Quinoa comes from the high plains of the Andes Mountains, where it is nicknamed "the mother grain" for its life-giving properties. It cooks quickly, much quicker than rice, and as it cooks the germ unfolds like a little tail. Be sure to rinse it using a fine mesh strainer before cooking to remove its bitter-tasting coating.

Makes 8 servings


1 yellow or red onion, chopped
1/2 cup chopped celery
1/2 cup chopped carrot
1 tablespoon minced garlic
2 teaspoons ground cumin
1 teaspoon dried oregano
2 cups dry quinoa, washed and dried
3 cups boiling water or vegetable broth (add 1 teaspoon salt if using water or unsalted broth)


Sauté onion, celery, carrot, and garlic until they start to caramelize or turn brown.
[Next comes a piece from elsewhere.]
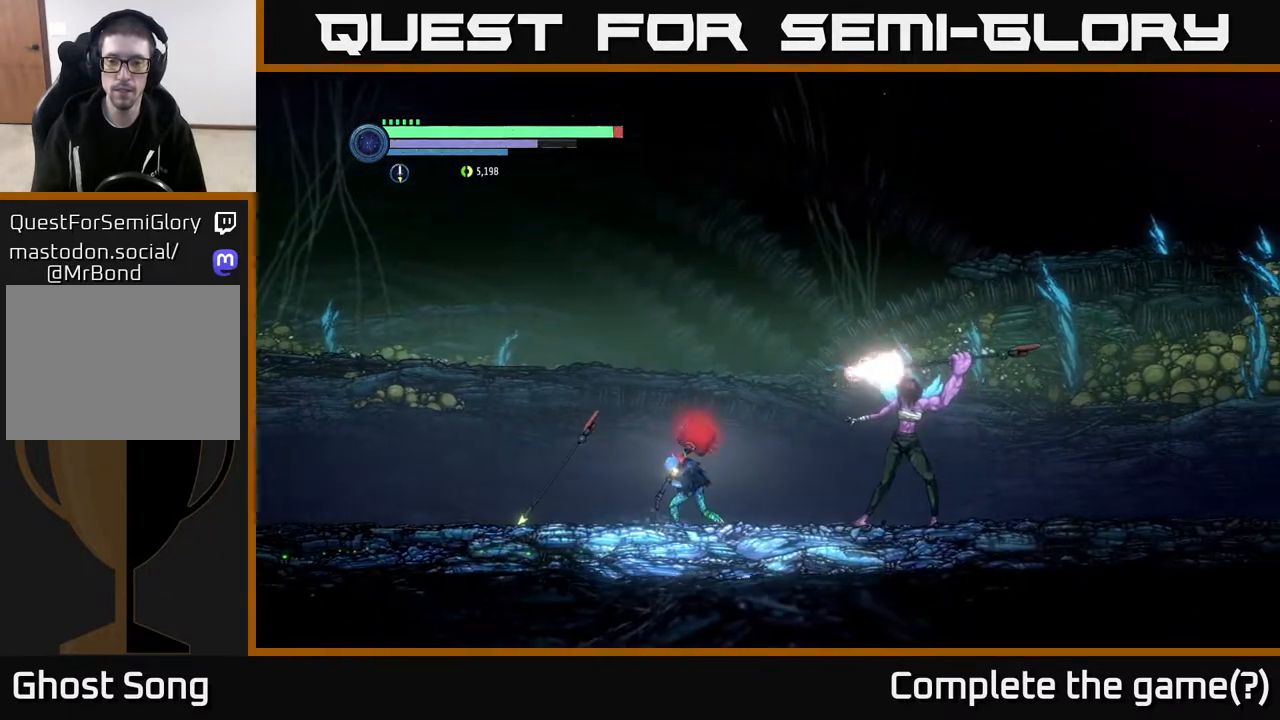
{"buttons": [], "left_stick": "right", "right_stick": "center", "events": [[33, "B", "up"]]}
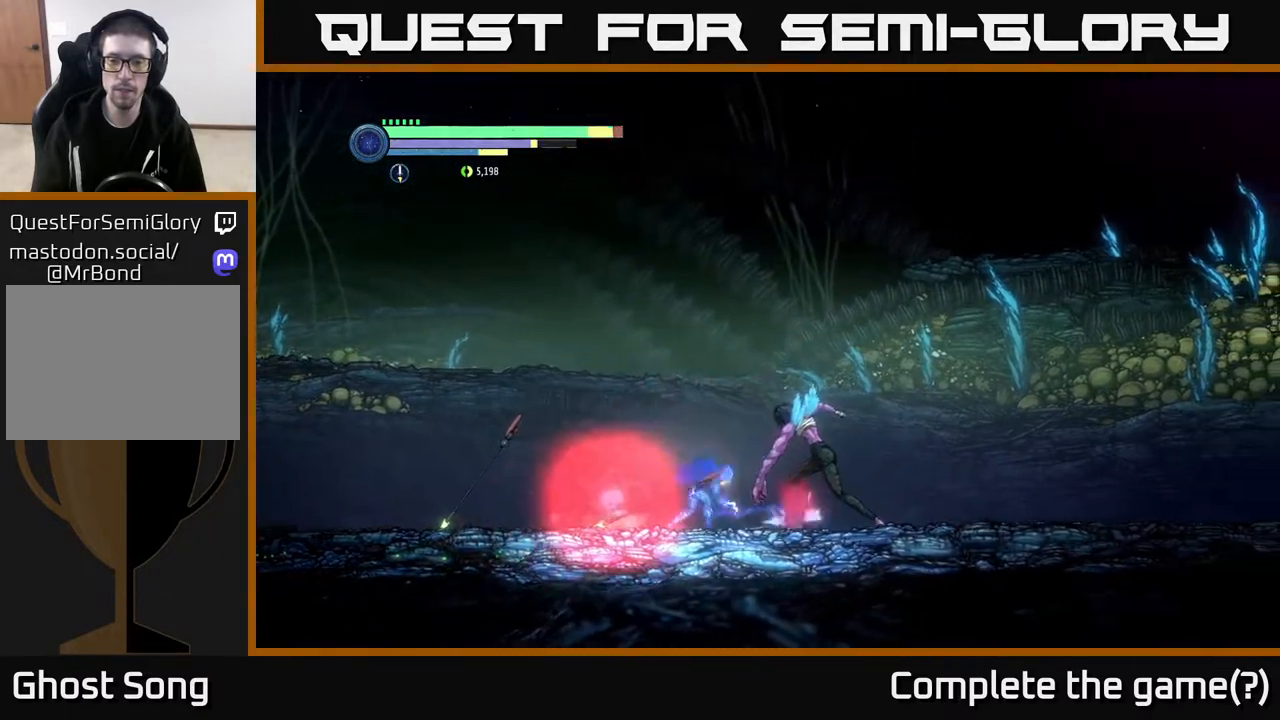
{"buttons": ["X"], "left_stick": "center", "right_stick": "center", "events": [[67, "left_stick", "center"], [267, "X", "down"], [350, "X", "up"], [483, "X", "down"]]}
Add cumin, oregano, and quinoa. Stir constantly and cook for about 3 more minutes to allow spices and quinoa to toast. Add boiling salted water or vegetable broth. Cover and cook for about 20 minutes or until all the liquid has completely absorbed and the quinoa has “bloomed.” Do not stir during cooking and make sure the lid is tight to prevent moisture from escaping. Remove from heat and allow quinoa to sit for 5 to 10 minutes. Fluff with a fork and serve.

Stored in a covered container in the refrigerator, leftover Quinoa Pilaf will keep for up to 3 days.

Tip: For a variation, omit cumin and oregano and add 1 teaspoon dried thyme, rosemary, and/or sage.

Per serving: Calories: 172; Fat: 2.6 g; Saturated Fat: 0.3 g; Calories from Fat: 13.8%; Cholesterol: 0 mg; Protein: 6 g; Carbohydrates: 32 g; Sugar: 3.6 g; Fiber: 3.1 g; Sodium: 318 mg; Calcium: 45 mg; Iron: 4.4 mg; Vitamin C: 1.7 mg; Beta Carotene: 647 mcg; Vitamin E: 0.8 mg

Source: The Survivor’s Handbook: Eating Right for Cancer Survival by Neal D. Barnard, M.D. and Jennifer Reilly, R.D.

Please feel free to tailor Physicians Committee recipes to suit your individual dietary needs. 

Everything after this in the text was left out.